Ciężkie transportowce wykorzystywane w lotnictwie cywilnym będą mogły służyć także do celów wojskowych. Taką zmianę przewiduje projekt założeń do nowelizacji ustawy – Prawo lotnicze, który przygotowało Ministerstwo Obrony Narodowej.
Obecnie samoloty cywilne mogą lądować na lotniskach wpisanych do rejestru prezesa Urzędu Lotnictwa Cywilnego. Nie korzystają jednak z infrastruktury wojskowej. I to nie pozwala używać takich maszyn przez wojsko, gdy zajdzie potrzeba.

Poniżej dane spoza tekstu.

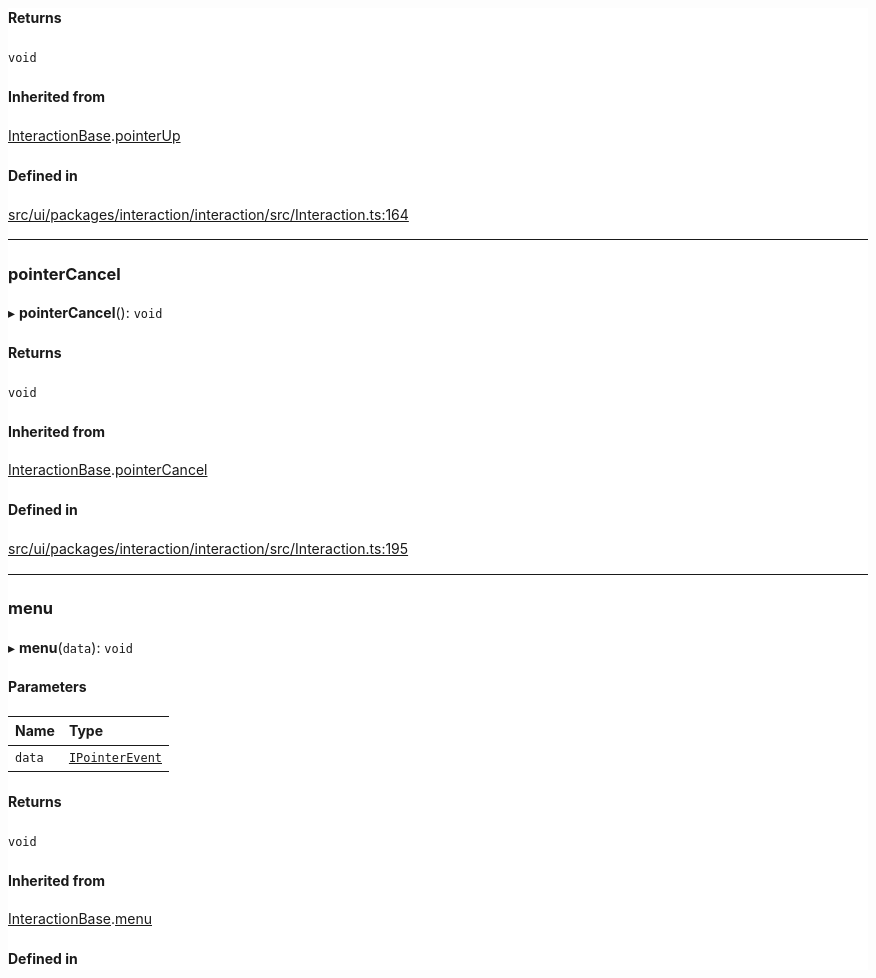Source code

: #### Returns

`void`

#### Inherited from

[InteractionBase](InteractionBase.md).[pointerUp](InteractionBase.md#pointerup)

#### Defined in

[src/ui/packages/interaction/interaction/src/Interaction.ts:164](https://github.com/leaferjs/leafer-ui/blob/4d73938da11e4e94a0fd5c4fb30002be37f139ac/packages/interaction/interaction/src/Interaction.ts#L164)

___

### pointerCancel

▸ **pointerCancel**(): `void`

#### Returns

`void`

#### Inherited from

[InteractionBase](InteractionBase.md).[pointerCancel](InteractionBase.md#pointercancel)

#### Defined in

[src/ui/packages/interaction/interaction/src/Interaction.ts:195](https://github.com/leaferjs/leafer-ui/blob/4d73938da11e4e94a0fd5c4fb30002be37f139ac/packages/interaction/interaction/src/Interaction.ts#L195)

___

### menu

▸ **menu**(`data`): `void`

#### Parameters

| Name | Type |
| :------ | :------ |
| `data` | [`IPointerEvent`](../interfaces/IPointerEvent.md) |

#### Returns

`void`

#### Inherited from

[InteractionBase](InteractionBase.md).[menu](InteractionBase.md#menu)

#### Defined in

Propozycja zmiany ma umożliwić wykonywanie operacji lotniczych samolotom cywilnym na wojskowych lotniskach, pod warunkiem zachowania wysokiego poziomu bezpieczeństwa.
I tak w ustawie – Prawo lotnicze miałaby zostać dodana definicja państwowego statku powietrznego. Objęłaby ona samoloty używane w służbie wojskowej, celnej i policyjnej. Nie oznacza to jednak konieczności tworzenia kolejnego rejestru statków powietrznych. Taki status uzyskiwałyby samoloty na czas prowadzenia określonej operacji lotniczej. Ważny byłby więc cel lotu, a nie rejestr, w którym widnieje samolot.
Ministerstwo wskazuje, że nowe przepisy ułatwią w przyszłości choćby transport wraku samolotu Tu-154M ze Smoleńska czy wycofywanie polskiego kontyngentu po misji w Afganistanie.